## WHAT IS EXPECTED:
Below is a discussion thread about divorce and children. Copy it word for word, starting with "I have never" and going on through "works both ways!".

*** Opening of READING PASSAGE ***

371.6MKOTS3::RAUHI survived the Cruel SpaWed Oct 25 1995 09:2320
    The ex is still la-menting over the divorce and is using the kids as
    the final wepon. Some of it I would take with a grain of salt, much of
    the other is a barking dog vs a non barking dog thierom. And that is so
    long as he is barking, don't worry tooo much. Its when the dog stops
    barking is when you have to worry about life and limb. 
    
    There is always going to be the deep trouth of pain with divorce.
    Something that 70% of those who inicaite it dont understand till its
    done with... 
    
    For me, I have sent out Christmas cards, birthday cards, to Evas
    out-laws. And no responce. Execpt on aunt/sister-out-law who sends the
    card back to me.:( So. In real life, take kids to councle, take
    yourself to councle, and if the ex doesn't go. He will someday die a
    bitter old man who will loose out on the most important thing in his
    life.... watching his kids grow into adults. For, children are neither
    moms nor dads, they are on loan to us from God Almighty for the next 18
    years.... then they belong to themselves.....
    
    
371.7CSC32::HADDOCKSaddle RozinanteWed Oct 25 1995 10:1011
    If you have custody, and this is the way he is behaving, then maybe
    it's just as well that he cancels visitation.  A little reverse 
    psychology may be in order.  This is the chain he's found he can yank
    and unload some of his pain on someone else.  If the kids had the 
    backbone to say "you're right, it's time form us to go home", then
    I think that at last that part of the b.s. would end.

    His reaction to the G.A.L. is probably an indication that you have
    hit a button.

    fred();
371.8QUOKKA::39702::SPICERMon Nov 06 1995 15:4812
    After years of my wife using my son/visits to get revenge for what she
    sees as my sins I asked the judge to appoint a GAL. It helped
    considerably.
    
    The GAL will interview all parties and make a recommendation to the
    judge which is normally accepted. You must remember that the GAL
    legally represents the child(ren), not you or anyone else.
    
    I have never understood how anyone who professes to love their
    child)ren can use them as pawns in any divorce situation. I hope that
    one day he grows up and understands the impact of his actions.
     
371.9Counseling will helpQUOKKA::17576::PERRY_WWed Nov 08 1995 04:299
    
    I guess using the children as weapons to get back works both ways!
    
    Good advice is for you and children to continue/get counseling. At some 
    point if your former continues this hostility the children will turn away
    and he will lose his children and maybe grandchildren.
    I grew up with something simillar to your situation and it left 
    emotional scars on my sister and I.

*** Close of READING PASSAGE ***
*** Opening of SUPPLIED INFORMATION ***

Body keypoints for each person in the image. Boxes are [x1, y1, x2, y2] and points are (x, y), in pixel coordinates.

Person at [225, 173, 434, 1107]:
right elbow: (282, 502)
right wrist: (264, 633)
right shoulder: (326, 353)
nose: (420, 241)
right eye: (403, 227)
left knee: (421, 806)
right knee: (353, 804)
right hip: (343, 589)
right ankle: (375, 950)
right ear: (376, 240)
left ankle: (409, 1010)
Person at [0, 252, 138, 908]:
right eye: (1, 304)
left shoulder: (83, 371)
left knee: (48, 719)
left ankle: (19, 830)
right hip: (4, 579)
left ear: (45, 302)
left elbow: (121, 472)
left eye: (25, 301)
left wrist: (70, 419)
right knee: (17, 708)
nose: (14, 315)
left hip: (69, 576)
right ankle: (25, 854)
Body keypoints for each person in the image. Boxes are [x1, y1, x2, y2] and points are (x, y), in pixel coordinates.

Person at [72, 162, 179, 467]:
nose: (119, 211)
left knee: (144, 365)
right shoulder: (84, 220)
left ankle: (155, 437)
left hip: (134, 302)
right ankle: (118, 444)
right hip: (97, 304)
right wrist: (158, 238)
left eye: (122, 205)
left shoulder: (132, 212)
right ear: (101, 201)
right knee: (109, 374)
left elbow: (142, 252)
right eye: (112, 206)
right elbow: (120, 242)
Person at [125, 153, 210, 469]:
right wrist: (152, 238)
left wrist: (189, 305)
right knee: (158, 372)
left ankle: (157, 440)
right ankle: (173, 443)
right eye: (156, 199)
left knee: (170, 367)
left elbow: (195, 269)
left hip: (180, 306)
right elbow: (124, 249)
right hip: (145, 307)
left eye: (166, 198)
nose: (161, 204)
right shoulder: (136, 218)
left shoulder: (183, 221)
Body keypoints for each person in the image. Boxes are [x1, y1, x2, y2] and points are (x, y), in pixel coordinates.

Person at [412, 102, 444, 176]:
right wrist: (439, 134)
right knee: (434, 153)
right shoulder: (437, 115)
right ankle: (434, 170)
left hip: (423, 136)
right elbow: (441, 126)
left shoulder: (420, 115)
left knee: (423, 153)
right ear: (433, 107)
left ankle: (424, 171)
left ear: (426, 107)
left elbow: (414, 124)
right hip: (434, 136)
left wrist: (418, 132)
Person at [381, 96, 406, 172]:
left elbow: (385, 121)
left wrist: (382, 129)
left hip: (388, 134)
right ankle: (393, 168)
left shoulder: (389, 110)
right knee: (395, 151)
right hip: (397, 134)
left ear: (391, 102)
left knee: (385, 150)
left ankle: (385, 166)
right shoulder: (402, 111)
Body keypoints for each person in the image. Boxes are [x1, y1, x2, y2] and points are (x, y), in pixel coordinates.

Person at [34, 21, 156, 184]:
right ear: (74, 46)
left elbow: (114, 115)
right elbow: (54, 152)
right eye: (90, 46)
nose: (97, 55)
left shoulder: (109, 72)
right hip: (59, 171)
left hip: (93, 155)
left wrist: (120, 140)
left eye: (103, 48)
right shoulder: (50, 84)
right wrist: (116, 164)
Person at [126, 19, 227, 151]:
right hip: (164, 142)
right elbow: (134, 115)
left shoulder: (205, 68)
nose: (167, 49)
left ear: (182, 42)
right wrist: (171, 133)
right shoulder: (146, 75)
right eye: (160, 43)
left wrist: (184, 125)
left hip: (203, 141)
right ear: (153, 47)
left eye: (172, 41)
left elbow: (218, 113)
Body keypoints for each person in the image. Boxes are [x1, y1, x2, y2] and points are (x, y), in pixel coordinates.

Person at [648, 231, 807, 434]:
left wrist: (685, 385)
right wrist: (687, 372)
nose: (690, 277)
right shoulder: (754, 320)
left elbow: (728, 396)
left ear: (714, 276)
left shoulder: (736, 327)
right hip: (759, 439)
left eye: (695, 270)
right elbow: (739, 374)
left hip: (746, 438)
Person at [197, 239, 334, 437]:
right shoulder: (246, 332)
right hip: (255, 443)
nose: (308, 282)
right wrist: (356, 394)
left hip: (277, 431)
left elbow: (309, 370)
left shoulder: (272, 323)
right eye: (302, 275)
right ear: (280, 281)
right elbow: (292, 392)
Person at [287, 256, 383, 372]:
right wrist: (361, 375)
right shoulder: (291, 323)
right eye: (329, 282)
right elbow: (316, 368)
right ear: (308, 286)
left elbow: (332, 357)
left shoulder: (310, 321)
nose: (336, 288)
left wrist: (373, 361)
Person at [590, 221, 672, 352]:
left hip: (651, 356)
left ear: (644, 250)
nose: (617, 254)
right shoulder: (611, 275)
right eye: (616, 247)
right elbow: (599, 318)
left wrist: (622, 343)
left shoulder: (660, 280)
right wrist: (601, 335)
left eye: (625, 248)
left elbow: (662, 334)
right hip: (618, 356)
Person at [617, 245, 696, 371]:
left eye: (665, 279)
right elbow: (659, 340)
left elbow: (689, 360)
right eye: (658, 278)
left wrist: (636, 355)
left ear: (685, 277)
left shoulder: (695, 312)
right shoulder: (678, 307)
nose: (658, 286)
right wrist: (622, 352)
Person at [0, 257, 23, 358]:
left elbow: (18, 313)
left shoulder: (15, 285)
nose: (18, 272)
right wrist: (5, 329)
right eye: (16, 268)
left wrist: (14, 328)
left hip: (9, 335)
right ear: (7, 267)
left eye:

*** Close of SUPPLIED INFORMATION ***

## REPLY:
I have never understood how anyone who professes to love their
    child)ren can use them as pawns in any divorce situation. I hope that
    one day he grows up and understands the impact of his actions.
     
371.9Counseling will helpQUOKKA::17576::PERRY_WWed Nov 08 1995 04:299
    
    I guess using the children as weapons to get back works both ways!